Guidance to help age assess young asylum seekers is launched

Age assessment guidance aimed at helping vulnerable young asylum seekers get the right support, is being launched today (Wed, 13 June) by Scottish Refugee Council and Glasgow City Council.

The guidance, which is a first in Scotland, is aimed at helping social workers to conduct the difficult task of accurately assessing the age of young asylum seekers.

Correct age assessment is vital in order to ensure that they get the protection and support that they need.

Difficult task

The task is extremely difficult because research has consistently shown that there is no medical way of accurately assessing the age of young people.

Scottish Refugee Council has long raised concerns a lack of consistency, which has led to vulnerable young people finding themselves lost in the complex asylum system.

Together with Glasgow City Council and partners including COSLA, the Scottish Government and UKBA, we have taken practical steps to help ensure that all young people are correctly age assessed from the outset.

From today, 50 social workers across Scotland will be trained on using the guidance.
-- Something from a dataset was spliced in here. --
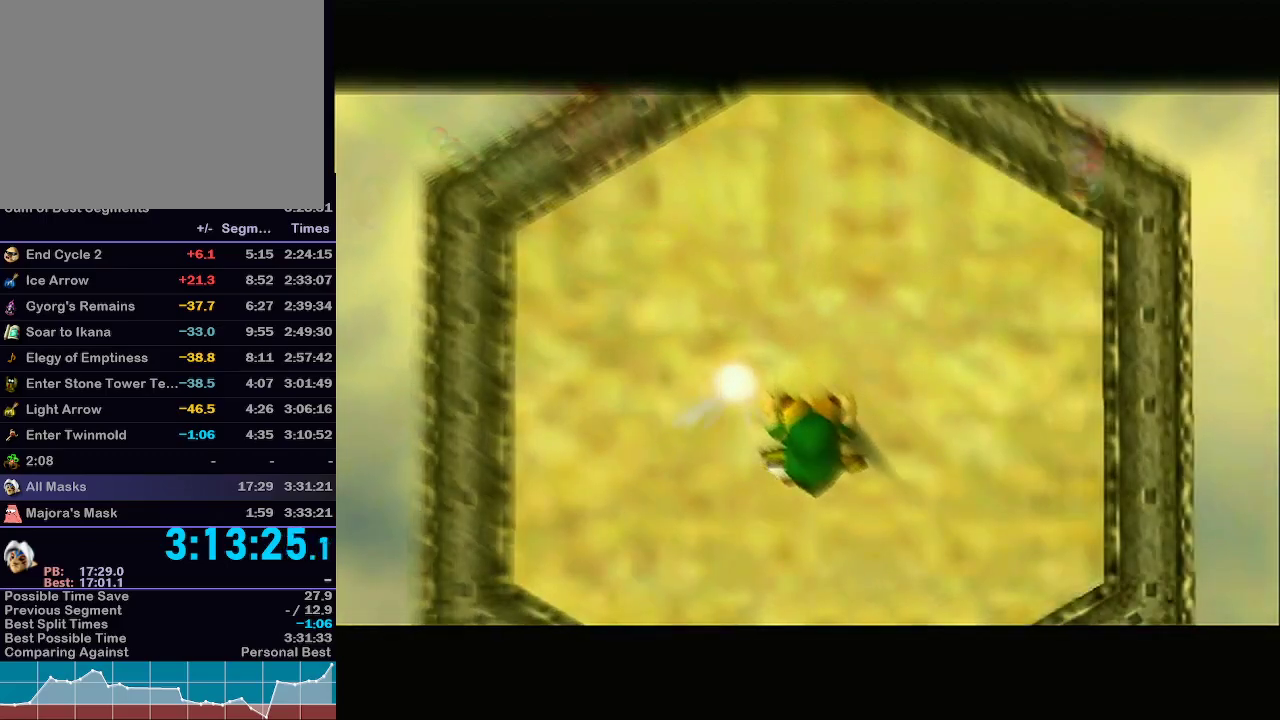
{"buttons": [], "left_stick": "center", "right_stick": "center", "events": [[17, "B", "down"], [17, "right_stick", "center"], [50, "A", "down"], [117, "A", "up"], [117, "B", "up"], [217, "A", "down"], [217, "B", "down"], [300, "A", "up"], [300, "B", "up"], [400, "A", "down"], [400, "B", "down"], [500, "A", "up"], [500, "B", "up"]]}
we hope this work will play a significant role in improving the lives of the young people seeking protection in Scotland" - Clare Tudor, Scottish Refugee Council

Clare Tudor, Children’s Policy Officer, Scottish Refugee Council said: “Age is a critical factor in asylum and immigration law as well as welfare law. A wrong decision made by authorities can have serious implications for how a young person will be treated in Scotland.

“While this is still an evolving piece of work, we feel it is a big step towards making age assessment more transparent, child-focussed, consistent and ultimately fairer.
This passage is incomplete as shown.